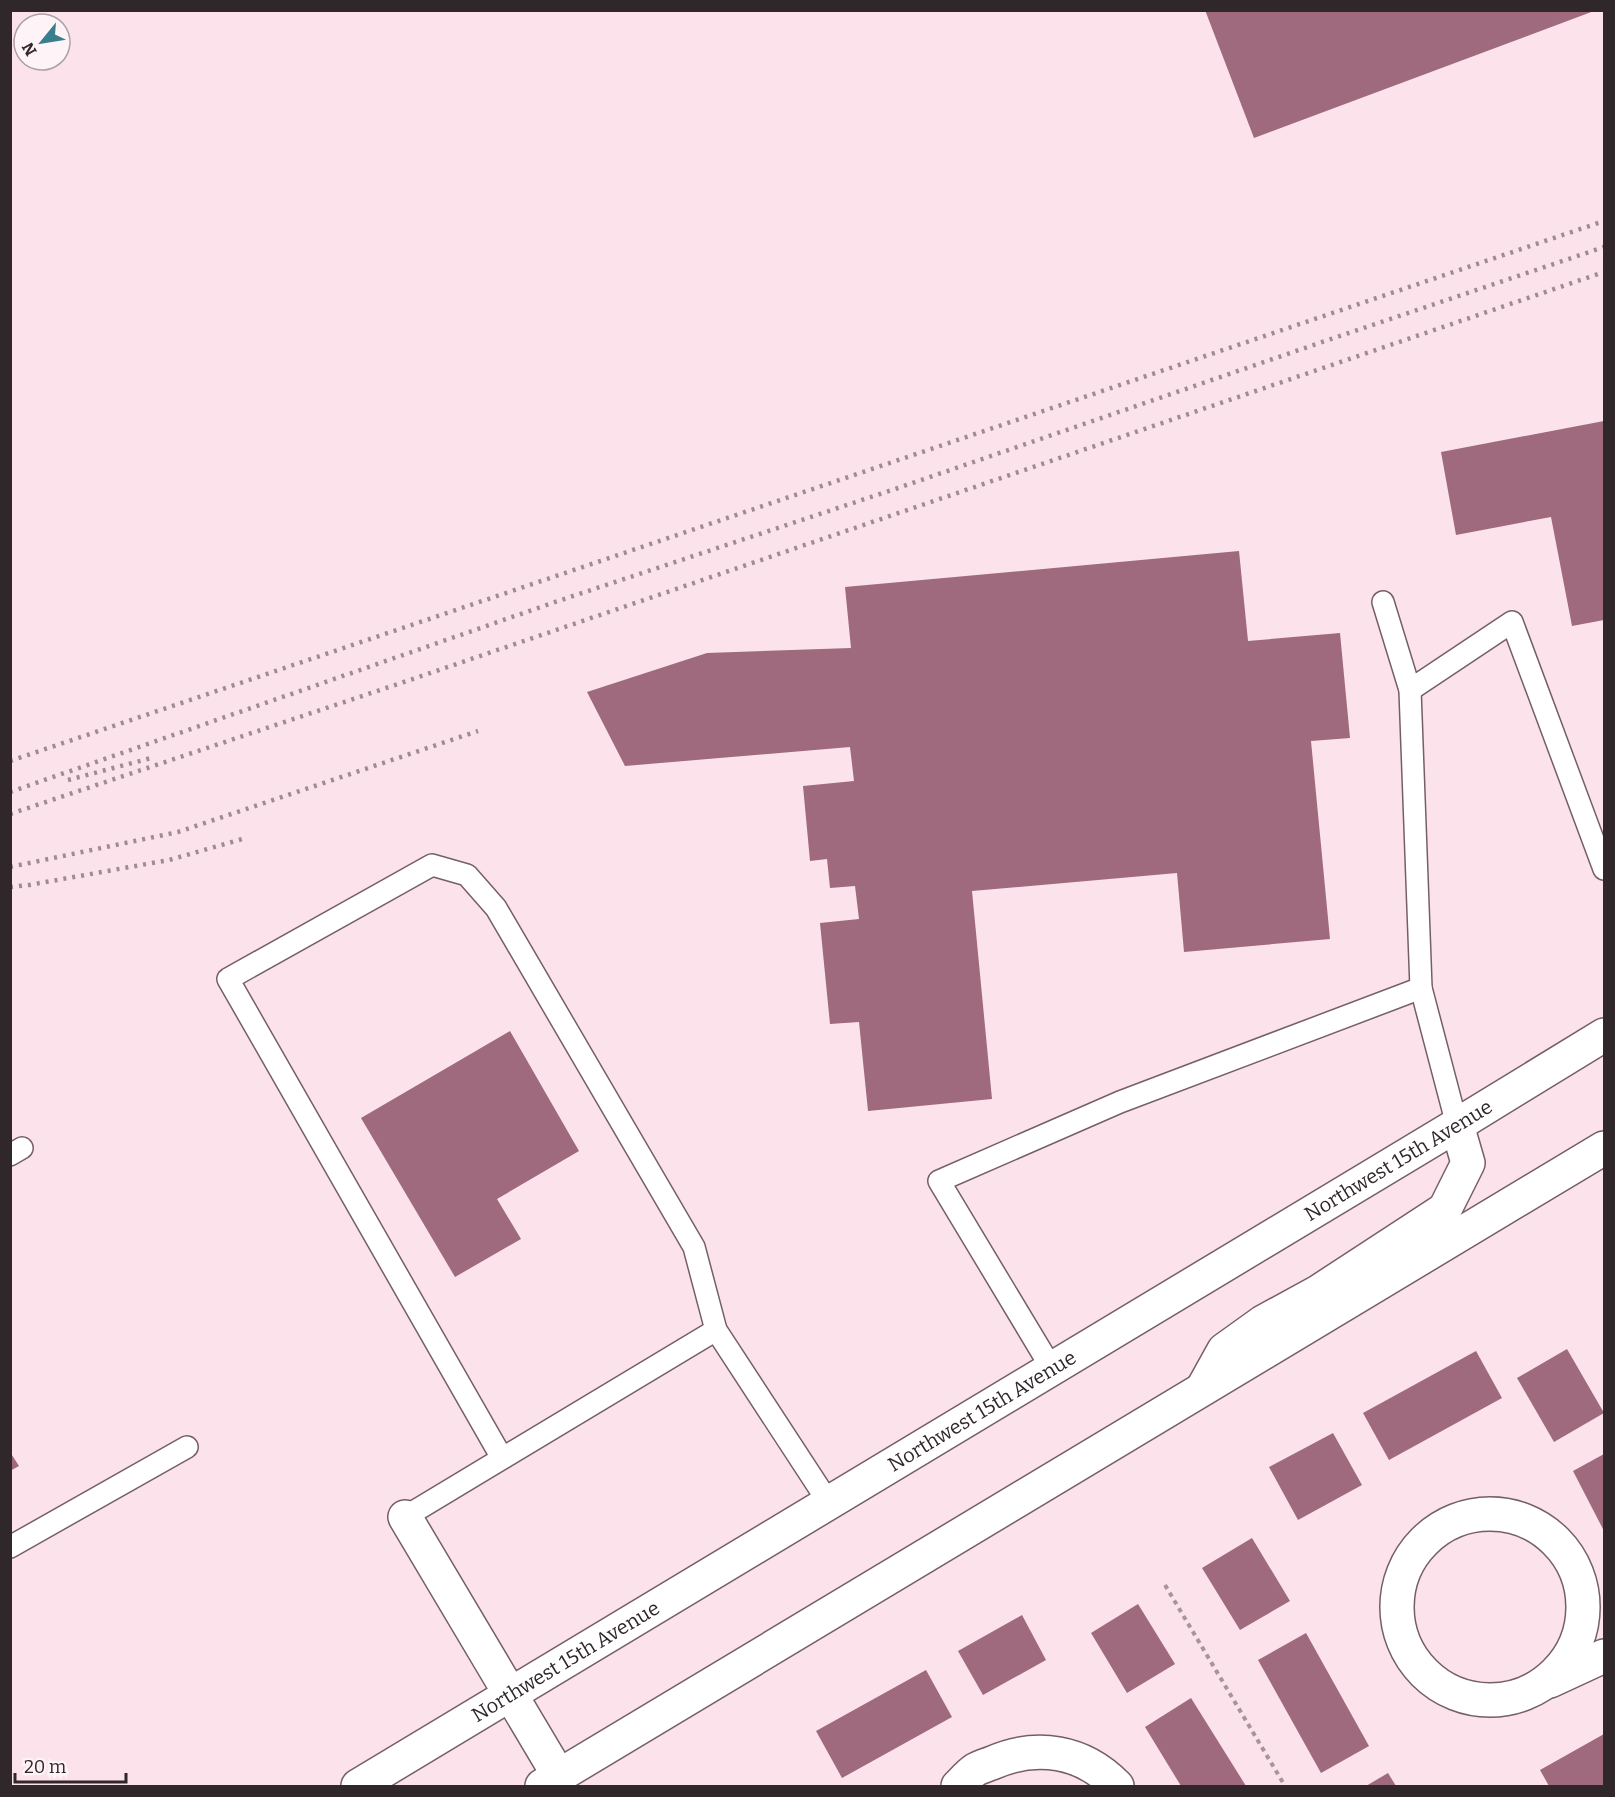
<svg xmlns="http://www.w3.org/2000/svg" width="1615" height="1797" viewBox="0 0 1615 1797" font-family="Bitter,serif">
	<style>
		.building { fill: #9f697e }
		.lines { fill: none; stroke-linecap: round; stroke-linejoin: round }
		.service-casing { stroke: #755f67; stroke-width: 24 }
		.minor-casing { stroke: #755f67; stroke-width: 36 }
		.tertiary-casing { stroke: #755f67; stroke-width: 36 }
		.path { stroke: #a8959b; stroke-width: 4; stroke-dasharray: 4.5 4.5; stroke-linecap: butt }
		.service { stroke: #fff; stroke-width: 21 }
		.minor { stroke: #fff; stroke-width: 33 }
		.tertiary { stroke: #fff; stroke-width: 33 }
		.rail { stroke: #9f8c92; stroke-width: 4.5; stroke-dasharray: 3 6; stroke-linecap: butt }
		.labels { text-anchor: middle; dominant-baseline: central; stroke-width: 6; stroke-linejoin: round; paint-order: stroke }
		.street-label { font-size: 20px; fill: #30272a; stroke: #fef4f7 }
	</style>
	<rect width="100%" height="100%" fill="#fce2ea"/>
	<g class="building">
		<polygon points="1205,10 1594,10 1594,11 1254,138"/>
		<polygon points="1604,421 1604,620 1572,626 1551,517 1456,535 1441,452"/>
		<polygon points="1239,551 1248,641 1340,633 1350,738 1311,741 1330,939 1184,952 1177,873 972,891 992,1099 868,1111 859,1022 830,1024 820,923 859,919 855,886 830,888 827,859 810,861 803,786 854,781 850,747 625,766 587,692 707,653 851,648 845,587"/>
		<polygon points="510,1031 579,1151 497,1199 521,1239 455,1277 361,1118"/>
		<polygon points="1567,1349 1604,1413 1554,1442 1517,1378"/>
		<polygon points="1476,1351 1502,1398 1389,1460 1363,1413"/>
		<polygon points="1333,1433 1362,1485 1298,1520 1269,1467"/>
		<polygon points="10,1452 19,1466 10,1471"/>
		<polygon points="1604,1454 1604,1531 1573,1471"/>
		<polygon points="1252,1538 1290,1601 1240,1630 1202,1568"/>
		<polygon points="1138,1604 1175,1664 1127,1693 1091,1633"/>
		<polygon points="1022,1615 1046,1660 983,1695 958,1651"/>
		<polygon points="1306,1633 1369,1746 1321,1773 1258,1660"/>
		<polygon points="926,1670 952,1717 842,1778 816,1731"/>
		<polygon points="1191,1698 1246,1786 1181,1786 1145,1727"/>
		<polygon points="1604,1734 1604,1786 1549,1786 1540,1770"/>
		<polygon points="1388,1773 1396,1786 1366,1786"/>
	</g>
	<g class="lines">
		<g class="service-casing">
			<g id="service">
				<polyline points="1383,602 1410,690 1421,988 1457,1125"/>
				<polyline points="1410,690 1512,622 1604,869"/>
				<polyline points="10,1155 22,1148"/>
				<polyline points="1052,1369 939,1181 1120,1102 1421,988"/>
				<polyline points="502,1458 228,979 432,865 467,875 496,908 694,1247 716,1330 829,1503"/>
				<polyline points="405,1517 716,1330"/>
				<polyline points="10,1547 187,1447"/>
			</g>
		</g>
		<g class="minor-casing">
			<g id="minor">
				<circle cx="1490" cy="1607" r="93"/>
				<polyline points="405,1517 559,1776"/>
				<polyline points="1550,1681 1604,1656"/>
				<path d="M958,1786C963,1781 969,1774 975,1770C980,1767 987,1765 992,1763C1037,1743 1083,1751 1117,1786"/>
			</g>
		</g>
		<g class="tertiary-casing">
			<g id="tertiary">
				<polyline points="1204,1386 1224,1350 1263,1322 1318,1292 1445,1209 1468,1163 1457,1125"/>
				<path id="s1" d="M358,1786L1457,1125L1604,1035"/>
				<polyline points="542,1786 1604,1148"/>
			</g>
		</g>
		<polyline class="path" points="1165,1585 1285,1786"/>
		<use href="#service" class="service"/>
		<use href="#minor" class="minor"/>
		<use href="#tertiary" class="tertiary"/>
		<g class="rail">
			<polyline points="10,761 1604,221"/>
			<polyline points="68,780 155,757"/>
			<polyline points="10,792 558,601 898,488 1328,340 1604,247"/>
			<polyline points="10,814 401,683 1604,272"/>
			<polyline points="10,867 178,832 478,731"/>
			<polyline points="10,887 29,885 169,860 246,838"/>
		</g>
	</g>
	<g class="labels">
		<g class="street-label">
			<text stroke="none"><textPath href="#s1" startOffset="1214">Northwest 15th Avenue</textPath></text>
			<text stroke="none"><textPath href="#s1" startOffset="728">Northwest 15th Avenue</textPath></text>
			<text stroke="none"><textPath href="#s1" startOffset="242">Northwest 15th Avenue</textPath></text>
		</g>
	</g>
	<rect width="1615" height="1797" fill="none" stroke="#30272a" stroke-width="24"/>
	<g transform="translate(42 42) rotate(240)"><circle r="28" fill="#fef4f7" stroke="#aca2a5" stroke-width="1.5"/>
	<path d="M0-4.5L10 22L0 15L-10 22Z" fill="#397e8c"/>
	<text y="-9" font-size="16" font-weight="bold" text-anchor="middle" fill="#30272a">N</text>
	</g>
	<path d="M15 1773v9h111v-9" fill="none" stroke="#30272a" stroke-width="3"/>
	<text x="24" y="1773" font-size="18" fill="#30272a" stroke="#fef4f7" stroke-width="4.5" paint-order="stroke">20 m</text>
</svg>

++++++++++++++++++++

**EXERCISE INSTRUCTIONS:** This task calls for the listing to be restated exactly, with images omitted.

**EXERCISE OUTPUT:**
<svg xmlns="http://www.w3.org/2000/svg" width="1615" height="1797" viewBox="0 0 1615 1797" font-family="Bitter,serif">
	<style>
		.building { fill: #9f697e }
		.lines { fill: none; stroke-linecap: round; stroke-linejoin: round }
		.service-casing { stroke: #755f67; stroke-width: 24 }
		.minor-casing { stroke: #755f67; stroke-width: 36 }
		.tertiary-casing { stroke: #755f67; stroke-width: 36 }
		.path { stroke: #a8959b; stroke-width: 4; stroke-dasharray: 4.5 4.5; stroke-linecap: butt }
		.service { stroke: #fff; stroke-width: 21 }
		.minor { stroke: #fff; stroke-width: 33 }
		.tertiary { stroke: #fff; stroke-width: 33 }
		.rail { stroke: #9f8c92; stroke-width: 4.5; stroke-dasharray: 3 6; stroke-linecap: butt }
		.labels { text-anchor: middle; dominant-baseline: central; stroke-width: 6; stroke-linejoin: round; paint-order: stroke }
		.street-label { font-size: 20px; fill: #30272a; stroke: #fef4f7 }
	</style>
	<rect width="100%" height="100%" fill="#fce2ea"/>
	<g class="building">
		<polygon points="1205,10 1594,10 1594,11 1254,138"/>
		<polygon points="1604,421 1604,620 1572,626 1551,517 1456,535 1441,452"/>
		<polygon points="1239,551 1248,641 1340,633 1350,738 1311,741 1330,939 1184,952 1177,873 972,891 992,1099 868,1111 859,1022 830,1024 820,923 859,919 855,886 830,888 827,859 810,861 803,786 854,781 850,747 625,766 587,692 707,653 851,648 845,587"/>
		<polygon points="510,1031 579,1151 497,1199 521,1239 455,1277 361,1118"/>
		<polygon points="1567,1349 1604,1413 1554,1442 1517,1378"/>
		<polygon points="1476,1351 1502,1398 1389,1460 1363,1413"/>
		<polygon points="1333,1433 1362,1485 1298,1520 1269,1467"/>
		<polygon points="10,1452 19,1466 10,1471"/>
		<polygon points="1604,1454 1604,1531 1573,1471"/>
		<polygon points="1252,1538 1290,1601 1240,1630 1202,1568"/>
		<polygon points="1138,1604 1175,1664 1127,1693 1091,1633"/>
		<polygon points="1022,1615 1046,1660 983,1695 958,1651"/>
		<polygon points="1306,1633 1369,1746 1321,1773 1258,1660"/>
		<polygon points="926,1670 952,1717 842,1778 816,1731"/>
		<polygon points="1191,1698 1246,1786 1181,1786 1145,1727"/>
		<polygon points="1604,1734 1604,1786 1549,1786 1540,1770"/>
		<polygon points="1388,1773 1396,1786 1366,1786"/>
	</g>
	<g class="lines">
		<g class="service-casing">
			<g id="service">
				<polyline points="1383,602 1410,690 1421,988 1457,1125"/>
				<polyline points="1410,690 1512,622 1604,869"/>
				<polyline points="10,1155 22,1148"/>
				<polyline points="1052,1369 939,1181 1120,1102 1421,988"/>
				<polyline points="502,1458 228,979 432,865 467,875 496,908 694,1247 716,1330 829,1503"/>
				<polyline points="405,1517 716,1330"/>
				<polyline points="10,1547 187,1447"/>
			</g>
		</g>
		<g class="minor-casing">
			<g id="minor">
				<circle cx="1490" cy="1607" r="93"/>
				<polyline points="405,1517 559,1776"/>
				<polyline points="1550,1681 1604,1656"/>
				<path d="M958,1786C963,1781 969,1774 975,1770C980,1767 987,1765 992,1763C1037,1743 1083,1751 1117,1786"/>
			</g>
		</g>
		<g class="tertiary-casing">
			<g id="tertiary">
				<polyline points="1204,1386 1224,1350 1263,1322 1318,1292 1445,1209 1468,1163 1457,1125"/>
				<path id="s1" d="M358,1786L1457,1125L1604,1035"/>
				<polyline points="542,1786 1604,1148"/>
			</g>
		</g>
		<polyline class="path" points="1165,1585 1285,1786"/>
		<use href="#service" class="service"/>
		<use href="#minor" class="minor"/>
		<use href="#tertiary" class="tertiary"/>
		<g class="rail">
			<polyline points="10,761 1604,221"/>
			<polyline points="68,780 155,757"/>
			<polyline points="10,792 558,601 898,488 1328,340 1604,247"/>
			<polyline points="10,814 401,683 1604,272"/>
			<polyline points="10,867 178,832 478,731"/>
			<polyline points="10,887 29,885 169,860 246,838"/>
		</g>
	</g>
	<g class="labels">
		<g class="street-label">
			<text stroke="none"><textPath href="#s1" startOffset="1214">Northwest 15th Avenue</textPath></text>
			<text stroke="none"><textPath href="#s1" startOffset="728">Northwest 15th Avenue</textPath></text>
			<text stroke="none"><textPath href="#s1" startOffset="242">Northwest 15th Avenue</textPath></text>
		</g>
	</g>
	<rect width="1615" height="1797" fill="none" stroke="#30272a" stroke-width="24"/>
	<g transform="translate(42 42) rotate(240)"><circle r="28" fill="#fef4f7" stroke="#aca2a5" stroke-width="1.5"/>
	<path d="M0-4.5L10 22L0 15L-10 22Z" fill="#397e8c"/>
	<text y="-9" font-size="16" font-weight="bold" text-anchor="middle" fill="#30272a">N</text>
	</g>
	<path d="M15 1773v9h111v-9" fill="none" stroke="#30272a" stroke-width="3"/>
	<text x="24" y="1773" font-size="18" fill="#30272a" stroke="#fef4f7" stroke-width="4.5" paint-order="stroke">20 m</text>
</svg>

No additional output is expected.